Facebook removes hunting photos of Texas teen that raised ire
DALLAS (Reuters) - Facebook has removed some photographs of a Texas teenager posing with freshly killed animals she hunted during a recent safari in South Africa that had been criticized by users as inappropriate, the company said on Wednesday.
Kendall Jones, 19, a cheerleader at Texas Tech University in Lubbock, set off a social media storm after she posted a series of photos of animals she killed, smiling in one picture as she hugs a lifeless leopard hanging limply from her arms.
Facebook said some photos were deleted from her page because they violated its policies regarding animal images.
"We remove reported content that promotes poaching of endangered species, the sale of animals for organized fight or content that includes extreme acts of animal abuse," the company said. It did not provide specific information about the photos removed.
Comre Safaris, a company in South Africa that organizes licensed hunts, said the number of animals killed by Jones fell within a quota set by the country's wildlife department.
Jones defended her actions, saying in a Facebook post she took inspiration from former U.S. President Theodore Roosevelt, a hunter and conservationist.
"How can it be possible that someone can love the earth, and take from the earth in the name of conservation? For some folks, they'll never understand. For the rest of us ... we were born that way. God Bless Teddy," Jones said.
But criticism was heavy, with one post branding the hunts barbaric garnering 20,000 comments. More than 130,000 people signed an online petition asking Facebook to remove Jones' photos, saying they promoted animal cruelty.

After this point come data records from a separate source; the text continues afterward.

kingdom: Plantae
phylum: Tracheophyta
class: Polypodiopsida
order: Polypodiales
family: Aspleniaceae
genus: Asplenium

"You can see the thrill in her expression and eyes from these photos that she enjoyed the KILLING of these animals," read one post.
Many cash-strapped African governments allow a small number of big game animals to be killed each year, using the money from the sale of hunting licenses for conservation.
The hunts are held under international guidelines meant to ensure they do not adversely affect overall species numbers.